Die Smartflyer-Challenge soll auch den Charakter eines Wettbewerbs haben. Schliesslich bedeutet Challenge ja Herausforderung. So dachten sich die Organisatoren um Präsidentin Sandra Dubach die Verleihung der eTrophy aus. Es ist ein Preis für den längsten Flug mit elektrischem Antrieb nach Grenchen. Der Wettbewerb ist auf Anhieb gelungen und die Überraschung gross, dass gleich drei verschiedene Flugzeugtypen ausgezeichnet werden konnten.

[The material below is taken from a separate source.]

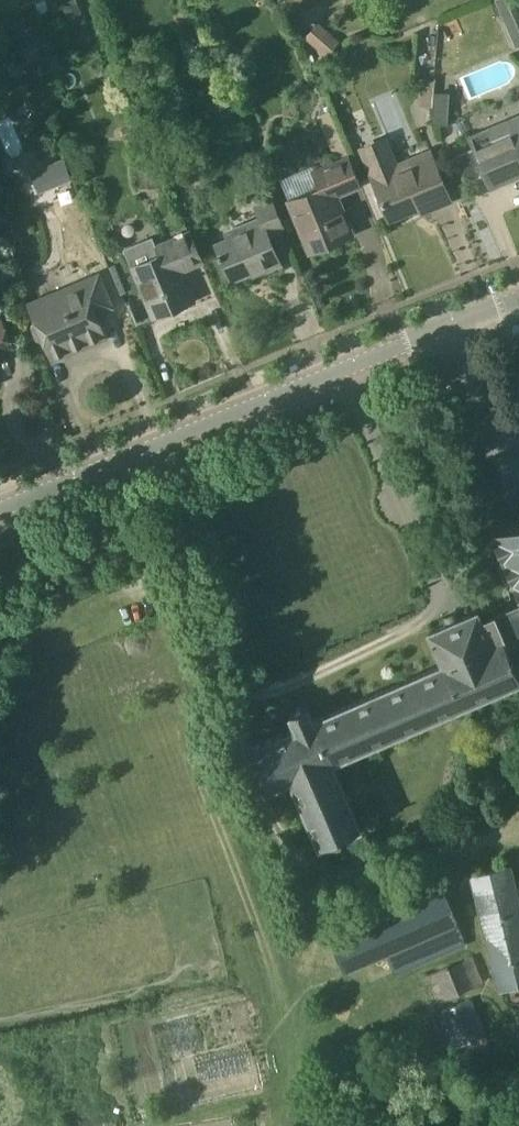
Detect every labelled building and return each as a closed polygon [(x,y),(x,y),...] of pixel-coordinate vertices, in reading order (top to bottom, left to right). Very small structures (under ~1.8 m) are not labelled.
[(65,8),(72,25),(85,19),(78,3),(65,8)] [(502,14),(516,47),(518,46),(518,7),(502,14)] [(326,56),(339,41),(318,22),(304,37),(326,56)] [(434,91),(433,102),(431,121),(450,122),(452,92),(434,91)] [(321,188),(289,201),(301,231),(305,229),(314,250),(339,240),(338,238),(352,232),(337,195),(361,184),(349,156),(328,110),(317,115),(337,162),(314,171),(321,188)] [(491,186),(518,174),(518,115),(470,136),(474,146),(454,155),(464,180),(485,172),(491,186)] [(420,171),(418,165),(393,175),(384,151),(365,158),(375,182),(390,219),(432,202),(434,208),(452,200),(437,164),(420,171)] [(161,166),(138,168),(139,187),(162,186),(161,166)] [(285,227),(273,198),(256,205),(262,218),(244,225),(247,231),(217,244),(232,280),(267,266),(268,269),(282,264),(269,234),(285,227)] [(127,249),(134,266),(147,298),(152,296),(160,315),(194,300),(182,270),(203,261),(191,232),(156,247),(153,238),(127,249)] [(113,307),(100,275),(82,282),(84,287),(65,296),(62,290),(30,304),(38,322),(34,323),(32,327),(37,340),(41,341),(45,340),(53,359),(107,337),(97,314),(113,307)] [(1,319),(0,320),(0,352),(13,347),(1,319)] [(492,533),(493,535),(491,536),(493,543),(491,543),(514,596),(490,606),(513,662),(518,660),(518,522),(492,533)] [(513,662),(490,606),(462,618),(462,617),(460,617),(458,611),(443,617),(446,623),(444,624),(445,625),(429,632),(443,663),(314,718),(308,704),(290,712),(297,727),(252,747),(270,787),(292,778),(320,844),(362,826),(334,761),(518,681),(518,675),(513,662)] [(472,879),(498,990),(518,985),(518,893),(512,866),(472,879)] [(443,886),(330,936),(345,973),(387,955),(396,976),(467,945),(443,886)] [(471,998),(441,1010),(456,1047),(486,1034),(471,998)]
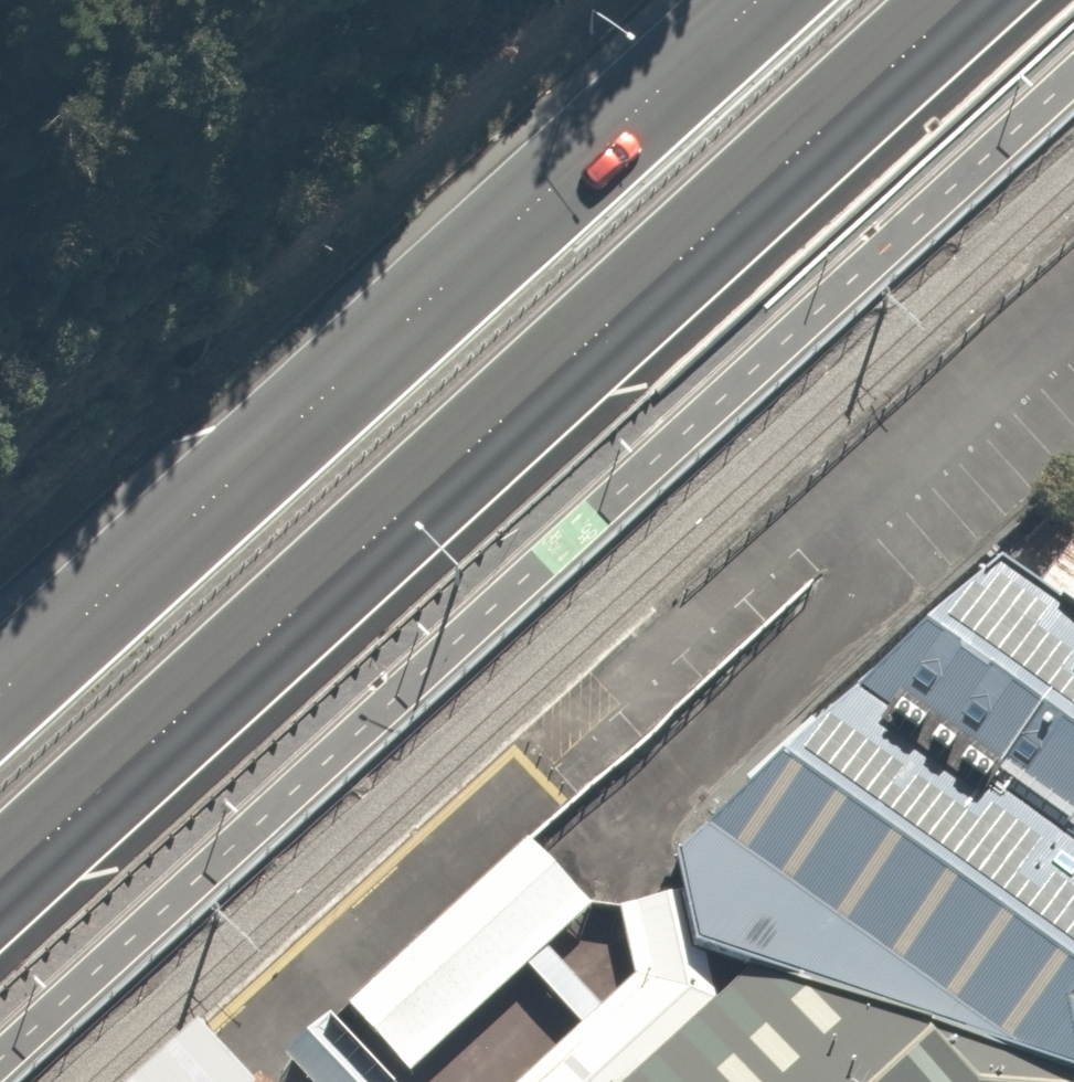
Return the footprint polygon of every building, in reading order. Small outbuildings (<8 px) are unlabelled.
[(1038,593),(1073,619),(1073,543),(1038,593)] [(1002,567),(815,736),(750,795),(752,798),(678,856),(687,897),(698,953),(706,957),(778,980),(777,985),(1069,1081),(1073,1081),(1073,619),(1038,593),(1002,567)] [(531,843),(350,1008),(413,1077),(529,968),(548,951),(593,909),(531,843)] [(583,1028),(525,1081),(634,1081),(719,1006),(706,957),(698,953),(687,897),(620,910),(636,981),(602,1011),(583,1028)] [(548,951),(529,968),(583,1028),(602,1011),(548,951)] [(777,985),(752,976),(719,1006),(634,1081),(1069,1081),(777,985)] [(290,1062),(309,1081),(387,1081),(334,1023),(290,1062)] [(200,1024),(137,1081),(256,1081),(200,1024)]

Grosse Freude stand dem Team aus der Tschechischen Republik ins Gesicht geschrieben, als es zum Gewinner der eTrophy ausgerufen wurde. Mit einem Flug von Bad Ragaz nach Grenchen über 157,9 km legte der Motorsegler U-15E Phoenix die längste Flugstrecke mit elektrischem Antrieb zurück. Pilot Martin Stepanek strahlte, als er von Sandra Dubach den Siegerpreis in Empfang nehmen durfte. Er ist mit einem Preisgeld von 3000 Franken verbunden, gestiftet von der Firma Waterjet aus Aarwangen. Auf den zweiten Platz, dotiert mit 2000 Franken, kamen Marc Corpataux und Michel Barras, die gleich mit zwei Pipistrel Alpha Electro von Fribourg-Ecuvillens über 69,6 km nach Grenchen geflogen waren. Den dritten Preis (1000 Franken) konnte Sandra Dubach an Jürg Weiss überreichen. Er war mit dem eigenstartfähigen Elektro-Segelflugzeug Antares 20E vom Flugplatz Fricktal-Schupfart über 54,3 km in die Grenchner Witi geflogen.

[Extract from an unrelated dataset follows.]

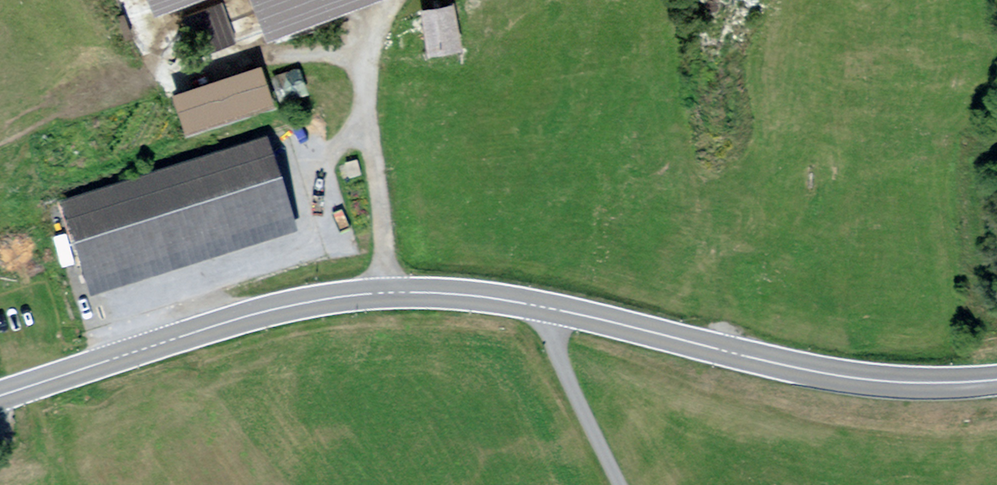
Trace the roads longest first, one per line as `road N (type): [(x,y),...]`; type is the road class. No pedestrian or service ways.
road 1 (primary): [(996,374),(896,377),(815,367),(541,301),(439,287),(283,301),(0,388)]
road 2 (track): [(619,484),(541,301)]

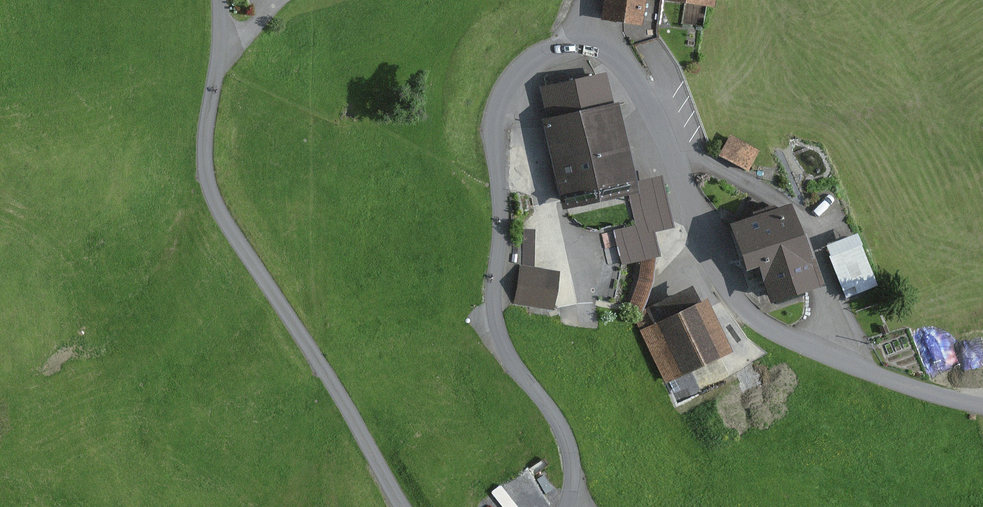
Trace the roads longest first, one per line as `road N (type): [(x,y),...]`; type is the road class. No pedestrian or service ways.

Regierungsrätin ist «abgehoben»

Eine weitere Premiere gab es für Regierungsrätin Brigit Wyss. Die Volkswirtschaftsdirektorin flog zum ersten Mal in ihrem Leben in einem Kleinflugzeug – und dies gleich in einem Elektroflugzeug. Sie dürfte damit auch die erste hohe Politikerin der Schweiz sein, die mit einem Elektroflugzeug geflogen ist. Leider war der magistrale Jungfernflug aus Gründen der Zulassung mit einem Flugzeug noch nicht möglich, welches ein Schweizerkreuz am Seitensteuer trägt. So sprang Pilot und eTrophy-Gewinner Martin Stepanek in die Lücke und führte die Regierungsrätin an Bord eines tschechischen Luftfahrzeugs über die schöne Landschaft des Jurasüdfusses, des Aaretals und des Bucheggbergs. «Es war sehr eindrücklich und schön», freute sich Brigit Wyss, als sie unter Applaus des Publikums – darunter Kantonsratspräsidentin Verena Meyer und Grenchens Stadtpräsident François Scheidegger – aus dem Flugzeug stieg.

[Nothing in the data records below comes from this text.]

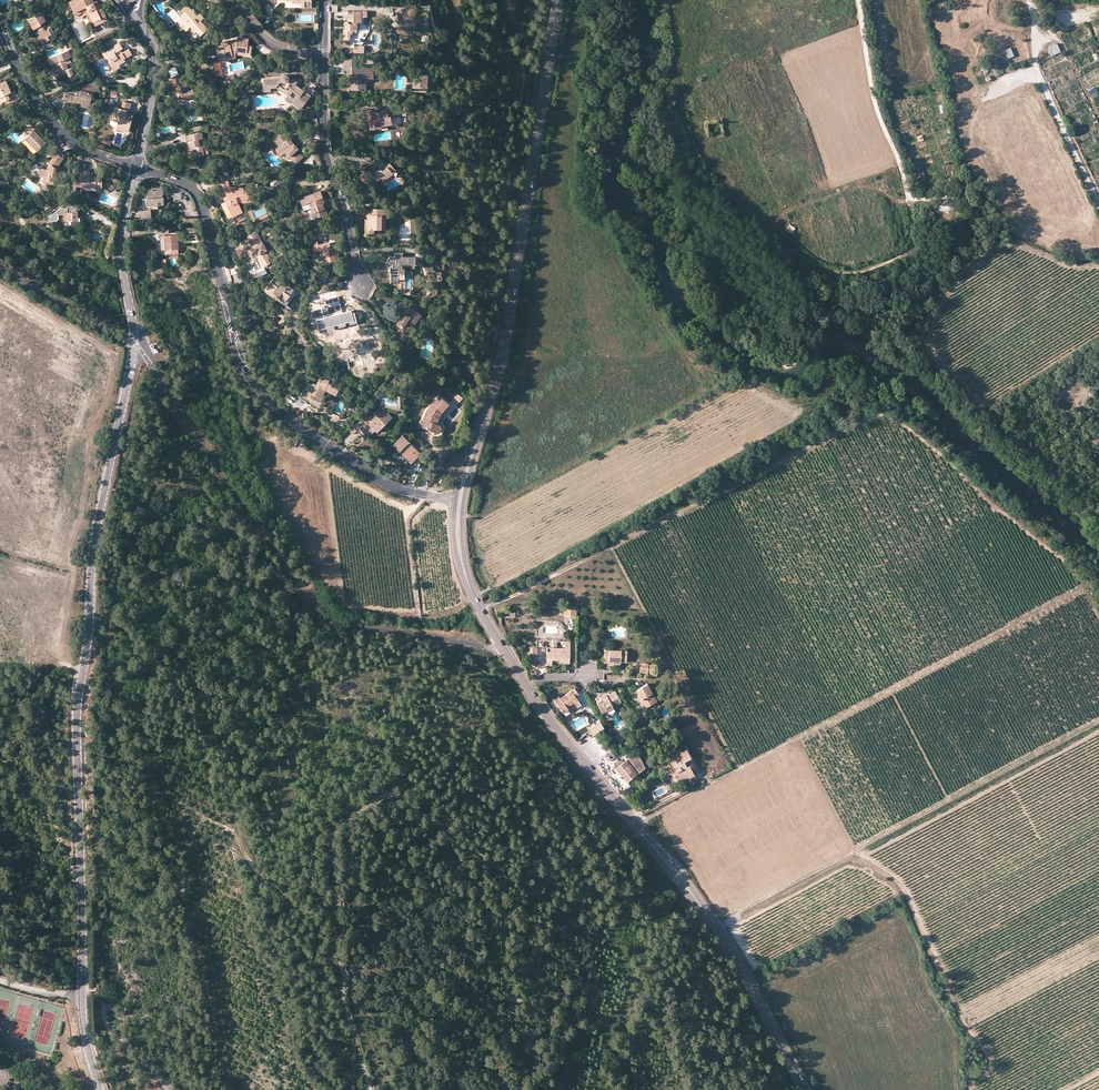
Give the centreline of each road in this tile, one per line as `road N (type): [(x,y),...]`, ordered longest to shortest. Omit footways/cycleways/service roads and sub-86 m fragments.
road 1 (track): [(481,611),(879,413),(910,430),(1067,562),(1081,587)]
road 2 (unclassified): [(82,993),(77,713),(93,552),(130,370),(132,312)]
road 3 (track): [(651,815),(725,917),(1098,719)]
road 4 (tertiary): [(460,501),(503,352),(557,0)]
road 5 (residential): [(460,501),(386,485),(265,397),(239,354),(195,191),(136,167)]
road 6 (track): [(634,825),(1081,587)]
road 7 (track): [(730,925),(1098,731)]
road 8 (track): [(971,1089),(993,1061),(963,1018),(906,891),(855,848)]
road 9 (track): [(909,197),(909,255),(840,274),(820,271),(738,217),(716,193)]
road 10 (track): [(859,0),(873,97),(906,192),(923,201),(963,189)]
road 11 (residential): [(361,286),(324,156),(324,55)]
road 12 (tertiary): [(805,1089),(703,909)]
road 13 (residential): [(136,167),(60,132),(0,30)]
road 14 (tertiary): [(527,687),(467,580),(460,501)]
road 15 (tertiary): [(634,825),(527,687)]
road 16 (track): [(1098,206),(1035,73),(1044,49)]
road 17 (track): [(420,494),(415,504),(397,505),(272,435)]
road 18 (residential): [(136,167),(157,63),(136,21)]
road 19 (residential): [(132,312),(121,245),(136,167)]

Die Smartflyer-Challenge ist nicht nur ein Fly-in für Elektroflugzeuge, sondern auch ein Symposium. Hochkarätige Referenten beleuchteten in Vorträgen die verschiedenen Aspekte, um die Luftfahrt in eine Zukunft ohne Emission von CO2 zu führen. Dass der Grenchner Anlass eine nationale und internationale Bedeutung erlangt hat, zeigte auch ein Beitrag über die Smartflyer-Challenge am Samstagabend in der Hauptausgabe der SRF-«Tagesschau».
Auch weitere Premieren – neben der erstmaligen Vergabe der eTrophy und dem Flug der Politikerin – fehlten nicht: So wurde an der Smartflyer-Challenge beispielsweise zum ersten Mal der Prototyp des Traveler Hybrid öffentlich präsentiert. Das vierplätzige E-Flugzeug ist ein Projekt von Urs Villiger aus dem Kanton Zug und soll nächstes Jahr zum ersten Mal fliegen.